● **DIRECTIONS**: Reproduce every line of the material that follows, character for character, without any alteration.
⟨
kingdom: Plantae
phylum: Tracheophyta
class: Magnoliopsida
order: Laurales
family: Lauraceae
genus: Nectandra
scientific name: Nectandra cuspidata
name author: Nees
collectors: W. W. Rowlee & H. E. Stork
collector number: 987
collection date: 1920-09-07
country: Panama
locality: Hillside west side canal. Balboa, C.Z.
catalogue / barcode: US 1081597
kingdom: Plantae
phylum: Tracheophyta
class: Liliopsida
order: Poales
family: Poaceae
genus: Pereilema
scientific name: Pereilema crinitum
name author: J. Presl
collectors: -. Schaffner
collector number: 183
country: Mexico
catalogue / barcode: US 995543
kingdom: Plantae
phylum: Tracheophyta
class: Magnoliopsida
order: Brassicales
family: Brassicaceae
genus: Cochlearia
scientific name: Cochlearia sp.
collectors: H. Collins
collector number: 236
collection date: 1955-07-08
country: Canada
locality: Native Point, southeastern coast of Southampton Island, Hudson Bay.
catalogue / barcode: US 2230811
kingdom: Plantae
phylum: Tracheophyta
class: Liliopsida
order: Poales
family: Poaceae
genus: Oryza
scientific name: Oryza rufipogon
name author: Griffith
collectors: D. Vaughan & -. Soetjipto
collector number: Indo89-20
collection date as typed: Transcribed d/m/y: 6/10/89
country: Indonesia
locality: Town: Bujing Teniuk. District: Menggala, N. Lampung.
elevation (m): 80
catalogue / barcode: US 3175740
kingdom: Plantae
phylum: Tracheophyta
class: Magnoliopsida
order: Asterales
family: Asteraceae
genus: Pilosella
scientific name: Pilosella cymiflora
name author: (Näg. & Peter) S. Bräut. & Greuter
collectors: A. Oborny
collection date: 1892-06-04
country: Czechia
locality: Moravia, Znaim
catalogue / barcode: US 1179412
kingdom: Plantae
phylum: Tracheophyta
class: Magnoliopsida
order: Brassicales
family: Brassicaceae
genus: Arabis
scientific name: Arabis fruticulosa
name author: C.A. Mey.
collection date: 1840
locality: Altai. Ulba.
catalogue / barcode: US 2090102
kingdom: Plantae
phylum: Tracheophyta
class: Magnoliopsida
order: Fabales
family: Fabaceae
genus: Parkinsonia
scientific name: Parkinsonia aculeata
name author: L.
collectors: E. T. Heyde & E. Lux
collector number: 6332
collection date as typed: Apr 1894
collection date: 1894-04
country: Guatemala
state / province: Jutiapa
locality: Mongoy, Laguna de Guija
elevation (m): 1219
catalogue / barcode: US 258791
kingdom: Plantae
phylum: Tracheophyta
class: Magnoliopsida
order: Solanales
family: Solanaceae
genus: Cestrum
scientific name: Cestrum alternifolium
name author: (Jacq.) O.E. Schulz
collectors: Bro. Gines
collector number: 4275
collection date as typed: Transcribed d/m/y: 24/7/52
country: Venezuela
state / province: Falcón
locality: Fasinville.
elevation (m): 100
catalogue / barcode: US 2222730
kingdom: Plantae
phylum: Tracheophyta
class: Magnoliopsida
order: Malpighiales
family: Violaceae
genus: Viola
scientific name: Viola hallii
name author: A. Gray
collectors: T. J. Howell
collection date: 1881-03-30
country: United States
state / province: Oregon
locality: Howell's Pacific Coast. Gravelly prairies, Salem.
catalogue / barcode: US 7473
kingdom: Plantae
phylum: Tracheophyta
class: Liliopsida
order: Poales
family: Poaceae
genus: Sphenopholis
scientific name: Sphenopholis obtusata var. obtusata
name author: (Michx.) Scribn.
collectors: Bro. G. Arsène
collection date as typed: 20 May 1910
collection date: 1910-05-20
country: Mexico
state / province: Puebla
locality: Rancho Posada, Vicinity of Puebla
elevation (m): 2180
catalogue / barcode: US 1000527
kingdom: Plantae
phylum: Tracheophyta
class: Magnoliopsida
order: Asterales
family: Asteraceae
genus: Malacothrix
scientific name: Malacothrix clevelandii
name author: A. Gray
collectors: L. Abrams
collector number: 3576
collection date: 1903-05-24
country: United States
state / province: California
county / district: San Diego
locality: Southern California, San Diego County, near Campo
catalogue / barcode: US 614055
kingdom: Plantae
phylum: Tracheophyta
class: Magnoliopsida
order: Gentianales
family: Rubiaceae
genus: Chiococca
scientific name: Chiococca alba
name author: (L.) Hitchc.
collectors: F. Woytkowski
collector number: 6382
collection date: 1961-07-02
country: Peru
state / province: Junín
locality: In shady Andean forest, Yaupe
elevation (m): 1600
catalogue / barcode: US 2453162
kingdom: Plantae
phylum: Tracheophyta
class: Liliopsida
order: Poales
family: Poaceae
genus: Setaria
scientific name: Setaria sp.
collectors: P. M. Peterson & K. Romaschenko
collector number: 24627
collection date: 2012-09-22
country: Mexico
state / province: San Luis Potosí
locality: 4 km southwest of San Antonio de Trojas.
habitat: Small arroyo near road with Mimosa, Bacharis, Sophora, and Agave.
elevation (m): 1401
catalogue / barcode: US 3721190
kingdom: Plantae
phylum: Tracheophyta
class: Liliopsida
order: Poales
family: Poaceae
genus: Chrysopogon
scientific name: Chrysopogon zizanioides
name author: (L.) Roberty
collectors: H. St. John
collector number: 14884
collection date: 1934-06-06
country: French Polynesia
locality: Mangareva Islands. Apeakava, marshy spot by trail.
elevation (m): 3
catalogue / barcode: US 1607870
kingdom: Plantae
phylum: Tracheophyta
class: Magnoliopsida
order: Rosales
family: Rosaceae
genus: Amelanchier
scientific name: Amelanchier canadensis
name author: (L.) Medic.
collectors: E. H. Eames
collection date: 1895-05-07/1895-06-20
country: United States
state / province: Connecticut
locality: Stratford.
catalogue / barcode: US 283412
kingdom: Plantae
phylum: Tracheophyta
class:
⟩
● **OUTPUT BELOW**:
kingdom: Plantae
phylum: Tracheophyta
class: Magnoliopsida
order: Laurales
family: Lauraceae
genus: Nectandra
scientific name: Nectandra cuspidata
name author: Nees
collectors: W. W. Rowlee & H. E. Stork
collector number: 987
collection date: 1920-09-07
country: Panama
locality: Hillside west side canal. Balboa, C.Z.
catalogue / barcode: US 1081597
kingdom: Plantae
phylum: Tracheophyta
class: Liliopsida
order: Poales
family: Poaceae
genus: Pereilema
scientific name: Pereilema crinitum
name author: J. Presl
collectors: -. Schaffner
collector number: 183
country: Mexico
catalogue / barcode: US 995543
kingdom: Plantae
phylum: Tracheophyta
class: Magnoliopsida
order: Brassicales
family: Brassicaceae
genus: Cochlearia
scientific name: Cochlearia sp.
collectors: H. Collins
collector number: 236
collection date: 1955-07-08
country: Canada
locality: Native Point, southeastern coast of Southampton Island, Hudson Bay.
catalogue / barcode: US 2230811
kingdom: Plantae
phylum: Tracheophyta
class: Liliopsida
order: Poales
family: Poaceae
genus: Oryza
scientific name: Oryza rufipogon
name author: Griffith
collectors: D. Vaughan & -. Soetjipto
collector number: Indo89-20
collection date as typed: Transcribed d/m/y: 6/10/89
country: Indonesia
locality: Town: Bujing Teniuk. District: Menggala, N. Lampung.
elevation (m): 80
catalogue / barcode: US 3175740
kingdom: Plantae
phylum: Tracheophyta
class: Magnoliopsida
order: Asterales
family: Asteraceae
genus: Pilosella
scientific name: Pilosella cymiflora
name author: (Näg. & Peter) S. Bräut. & Greuter
collectors: A. Oborny
collection date: 1892-06-04
country: Czechia
locality: Moravia, Znaim
catalogue / barcode: US 1179412
kingdom: Plantae
phylum: Tracheophyta
class: Magnoliopsida
order: Brassicales
family: Brassicaceae
genus: Arabis
scientific name: Arabis fruticulosa
name author: C.A. Mey.
collection date: 1840
locality: Altai. Ulba.
catalogue / barcode: US 2090102
kingdom: Plantae
phylum: Tracheophyta
class: Magnoliopsida
order: Fabales
family: Fabaceae
genus: Parkinsonia
scientific name: Parkinsonia aculeata
name author: L.
collectors: E. T. Heyde & E. Lux
collector number: 6332
collection date as typed: Apr 1894
collection date: 1894-04
country: Guatemala
state / province: Jutiapa
locality: Mongoy, Laguna de Guija
elevation (m): 1219
catalogue / barcode: US 258791
kingdom: Plantae
phylum: Tracheophyta
class: Magnoliopsida
order: Solanales
family: Solanaceae
genus: Cestrum
scientific name: Cestrum alternifolium
name author: (Jacq.) O.E. Schulz
collectors: Bro. Gines
collector number: 4275
collection date as typed: Transcribed d/m/y: 24/7/52
country: Venezuela
state / province: Falcón
locality: Fasinville.
elevation (m): 100
catalogue / barcode: US 2222730
kingdom: Plantae
phylum: Tracheophyta
class: Magnoliopsida
order: Malpighiales
family: Violaceae
genus: Viola
scientific name: Viola hallii
name author: A. Gray
collectors: T. J. Howell
collection date: 1881-03-30
country: United States
state / province: Oregon
locality: Howell's Pacific Coast. Gravelly prairies, Salem.
catalogue / barcode: US 7473
kingdom: Plantae
phylum: Tracheophyta
class: Liliopsida
order: Poales
family: Poaceae
genus: Sphenopholis
scientific name: Sphenopholis obtusata var. obtusata
name author: (Michx.) Scribn.
collectors: Bro. G. Arsène
collection date as typed: 20 May 1910
collection date: 1910-05-20
country: Mexico
state / province: Puebla
locality: Rancho Posada, Vicinity of Puebla
elevation (m): 2180
catalogue / barcode: US 1000527
kingdom: Plantae
phylum: Tracheophyta
class: Magnoliopsida
order: Asterales
family: Asteraceae
genus: Malacothrix
scientific name: Malacothrix clevelandii
name author: A. Gray
collectors: L. Abrams
collector number: 3576
collection date: 1903-05-24
country: United States
state / province: California
county / district: San Diego
locality: Southern California, San Diego County, near Campo
catalogue / barcode: US 614055
kingdom: Plantae
phylum: Tracheophyta
class: Magnoliopsida
order: Gentianales
family: Rubiaceae
genus: Chiococca
scientific name: Chiococca alba
name author: (L.) Hitchc.
collectors: F. Woytkowski
collector number: 6382
collection date: 1961-07-02
country: Peru
state / province: Junín
locality: In shady Andean forest, Yaupe
elevation (m): 1600
catalogue / barcode: US 2453162
kingdom: Plantae
phylum: Tracheophyta
class: Liliopsida
order: Poales
family: Poaceae
genus: Setaria
scientific name: Setaria sp.
collectors: P. M. Peterson & K. Romaschenko
collector number: 24627
collection date: 2012-09-22
country: Mexico
state / province: San Luis Potosí
locality: 4 km southwest of San Antonio de Trojas.
habitat: Small arroyo near road with Mimosa, Bacharis, Sophora, and Agave.
elevation (m): 1401
catalogue / barcode: US 3721190
kingdom: Plantae
phylum: Tracheophyta
class: Liliopsida
order: Poales
family: Poaceae
genus: Chrysopogon
scientific name: Chrysopogon zizanioides
name author: (L.) Roberty
collectors: H. St. John
collector number: 14884
collection date: 1934-06-06
country: French Polynesia
locality: Mangareva Islands. Apeakava, marshy spot by trail.
elevation (m): 3
catalogue / barcode: US 1607870
kingdom: Plantae
phylum: Tracheophyta
class: Magnoliopsida
order: Rosales
family: Rosaceae
genus: Amelanchier
scientific name: Amelanchier canadensis
name author: (L.) Medic.
collectors: E. H. Eames
collection date: 1895-05-07/1895-06-20
country: United States
state / province: Connecticut
locality: Stratford.
catalogue / barcode: US 283412
kingdom: Plantae
phylum: Tracheophyta
class:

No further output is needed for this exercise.